In the records, find every line with the word "OAuth" and copy it out.
■ ■ ■ ■ ■ ■ ■
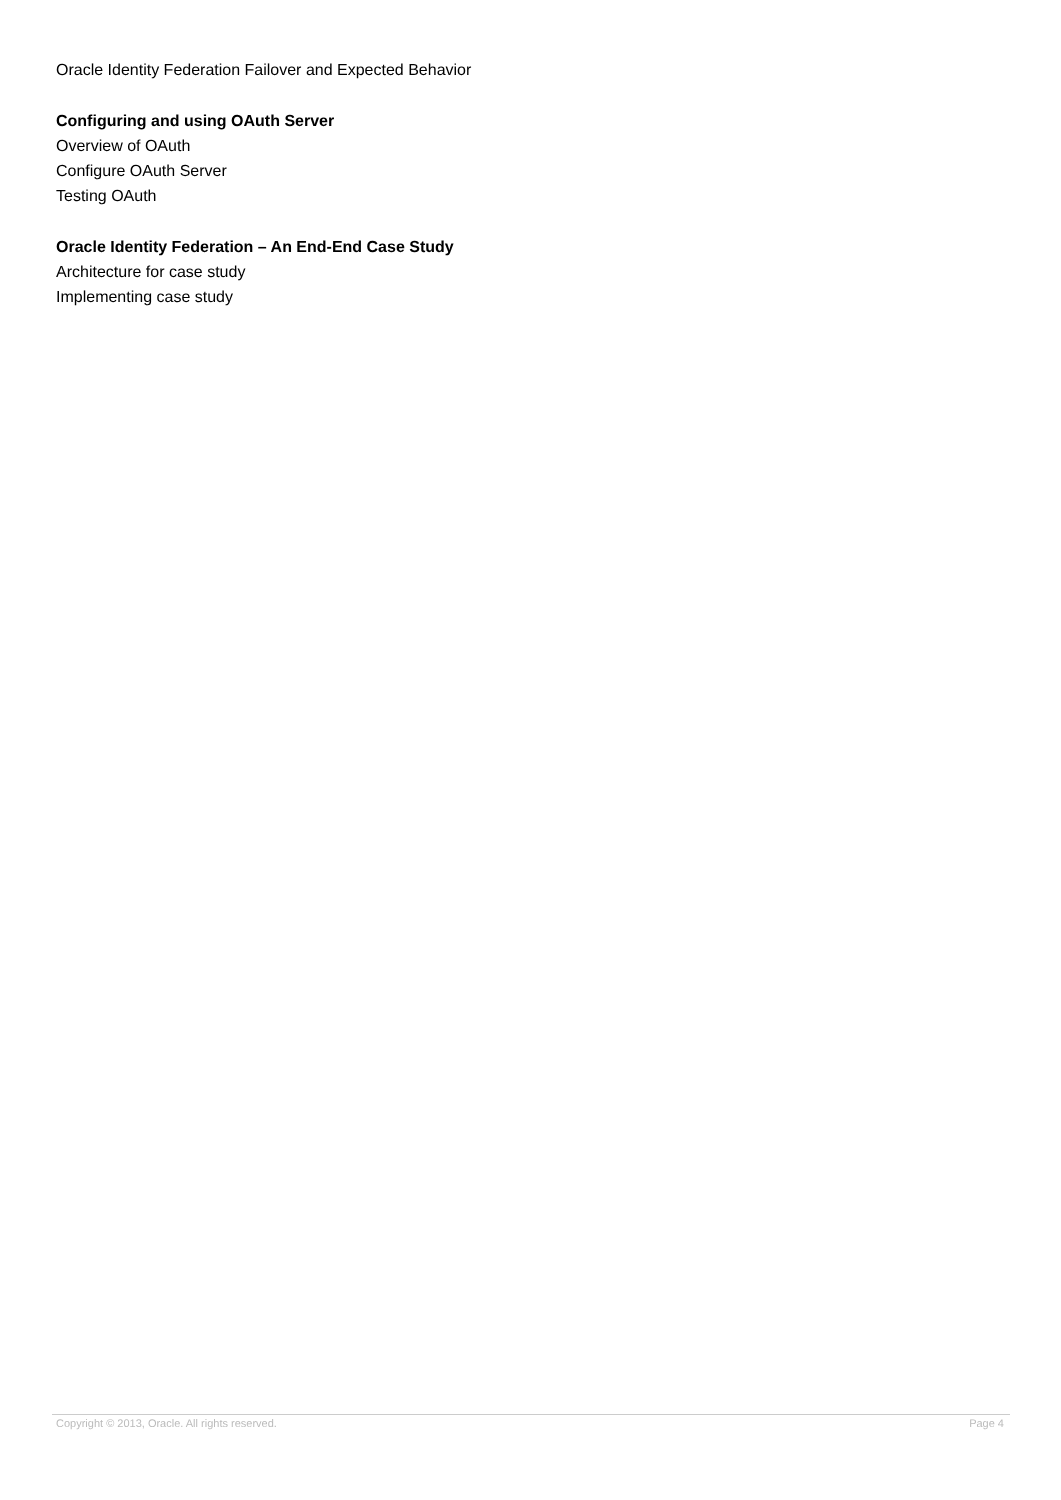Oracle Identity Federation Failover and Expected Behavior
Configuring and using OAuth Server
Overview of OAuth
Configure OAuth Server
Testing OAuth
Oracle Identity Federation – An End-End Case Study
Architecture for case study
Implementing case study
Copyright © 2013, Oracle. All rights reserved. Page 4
■ ■ ■ ■ ■ ■ ■
OUTPUT BELOW »
Configuring and using OAuth Server
Overview of OAuth
Configure OAuth Server
Testing OAuth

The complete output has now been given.